O Ministério da Educação (MEC) enfrenta um forte teste de gestão na condução do Pé-de-Meia. Embora a poupança estudantil de R$ 12 bilhões por ano consiga segurar os estudantes de baixa renda nas salas de aula, a pasta opera em um verdadeiro apagão estatístico: o Governo Federal não sabe quantos dos 4 milhões de jovens atendidos pelo benefício abandonaram o programa e deixaram de frequentar a escola.
Escudo contra a pobreza é a diferença entre os estados
O tamanho do impacto social desse incentivo financeiro acaba de ser mapeado pelo Centro de Evidências da Educação Integral, que reúne especialistas do Insper, Instituto Sonho Grande e Instituto Natura.
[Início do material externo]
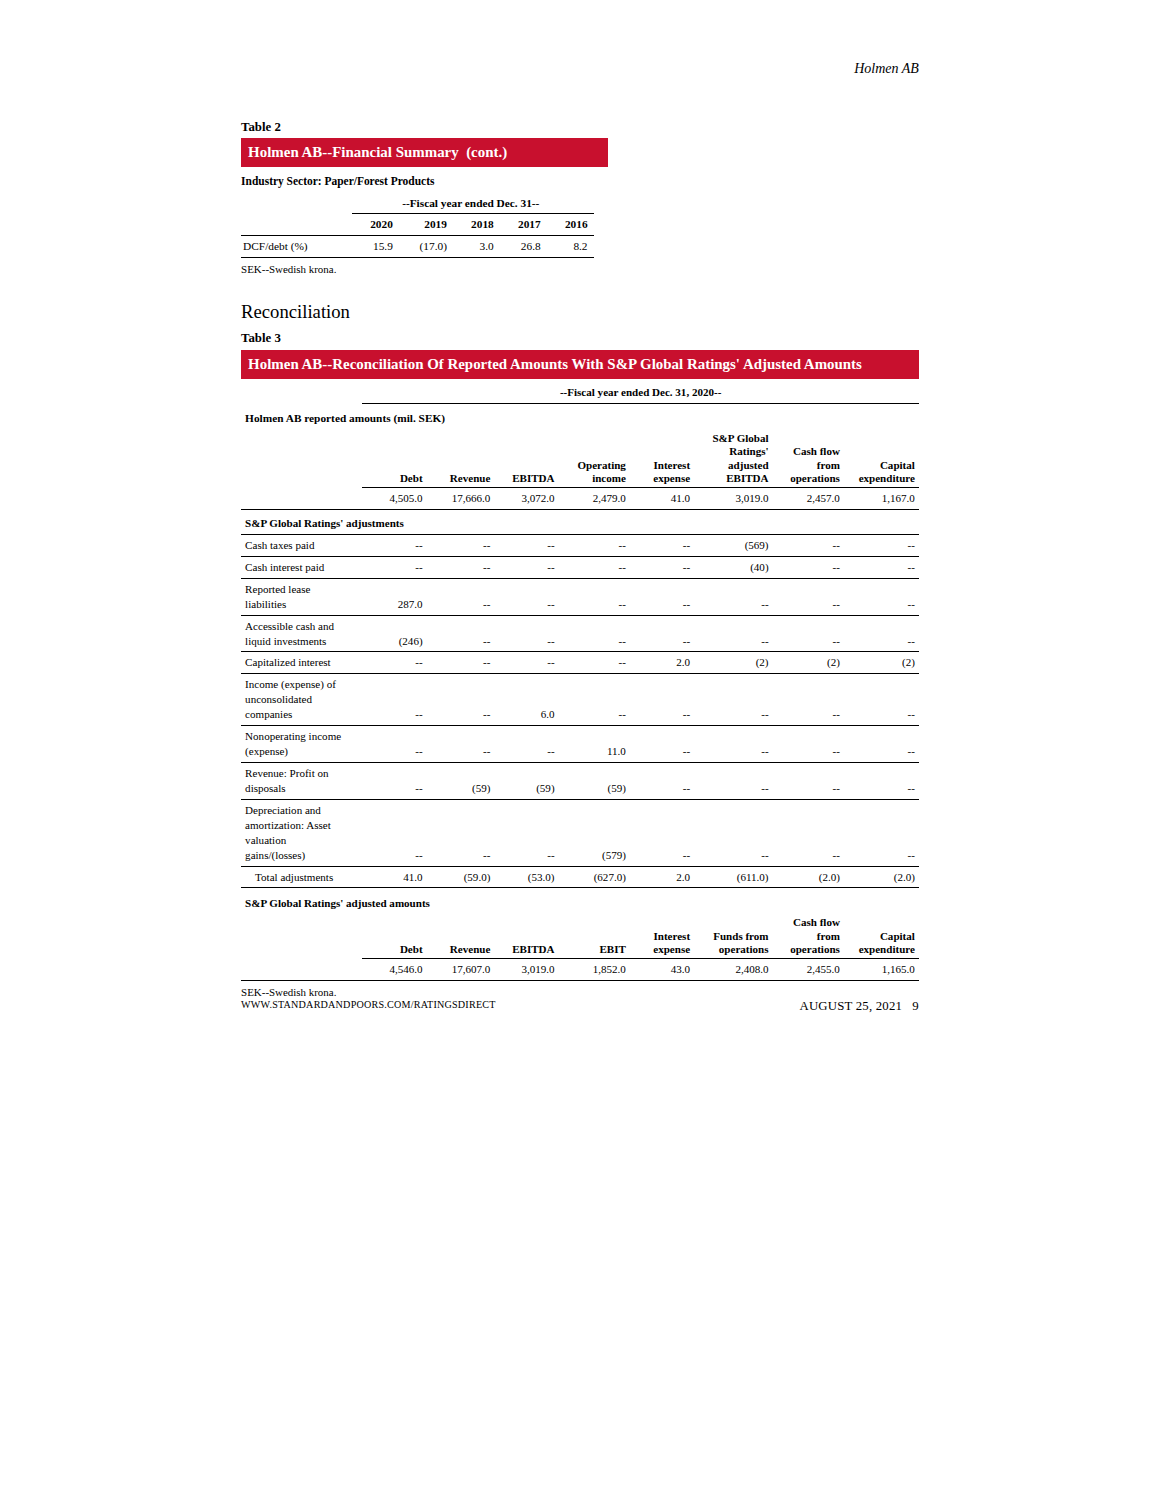Holmen AB
Table 2
Holmen AB--Financial Summary (cont.)
Industry Sector: Paper/Forest Products
| | --Fiscal year ended Dec. 31-- |
| | 2020 | 2019 | 2018 | 2017 | 2016 |
| DCF/debt (%) | 15.9 | (17.0) | 3.0 | 26.8 | 8.2 |
SEK--Swedish krona.
Reconciliation
Table 3
Holmen AB--Reconciliation Of Reported Amounts With S&P Global Ratings' Adjusted Amounts
| | --Fiscal year ended Dec. 31, 2020-- |
| Holmen AB reported amounts (mil. SEK) |
| | Debt | Revenue | EBITDA | Operating income | Interest expense | S&P Global Ratings' adjusted EBITDA | Cash flow from operations | Capital expenditure |
| | 4,505.0 | 17,666.0 | 3,072.0 | 2,479.0 | 41.0 | 3,019.0 | 2,457.0 | 1,167.0 |
| S&P Global Ratings' adjustments |
| Cash taxes paid | -- | -- | -- | -- | -- | (569) | -- | -- |
| Cash interest paid | -- | -- | -- | -- | -- | (40) | -- | -- |
| Reported lease liabilities | 287.0 | -- | -- | -- | -- | -- | -- | -- |
| Accessible cash and liquid investments | (246) | -- | -- | -- | -- | -- | -- | -- |
| Capitalized interest | -- | -- | -- | -- | 2.0 | (2) | (2) | (2) |
| Income (expense) of unconsolidated companies | -- | -- | 6.0 | -- | -- | -- | -- | -- |
| Nonoperating income (expense) | -- | -- | -- | 11.0 | -- | -- | -- | -- |
| Revenue: Profit on disposals | -- | (59) | (59) | (59) | -- | -- | -- | -- |
| Depreciation and amortization: Asset valuation gains/(losses) | -- | -- | -- | (579) | -- | -- | -- | -- |
| Total adjustments | 41.0 | (59.0) | (53.0) | (627.0) | 2.0 | (611.0) | (2.0) | (2.0) |
| S&P Global Ratings' adjusted amounts |
| | Debt | Revenue | EBITDA | EBIT | Interest expense | Funds from operations | Cash flow from operations | Capital expenditure |
| | 4,546.0 | 17,607.0 | 3,019.0 | 1,852.0 | 43.0 | 2,408.0 | 2,455.0 | 1,165.0 |
SEK--Swedish krona.
WWW.STANDARDANDPOORS.COM/RATINGSDIRECT AUGUST 25, 2021 9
Os cálculos revelam que, sem o auxílio financeiro, o índice de abandono entre os estudantes mais vulneráveis dispararia para 26,4%. Com o dinheiro na conta, essa taxa cai para 19,9%, o que significa salvar da evasão um a cada quatro alunos propensos a desistir.
Essa eficiência, no entanto, expõe realidades bem diferentes do Brasil. No Ceará, a bolsa cumpre seu papel de forma exemplar e despenca a evasão em 10 pontos percentuais, enquanto no Paraná o reflexo é tímido e não passa de 4,4 pontos de melhora. Diante da disparidade, economistas alertam que injetar mais dinheiro no modelo atual é inútil, sugerindo que o MEC concentre os maiores repasses no terceiro ano para evitar a debandada na reta final rumo ao diploma.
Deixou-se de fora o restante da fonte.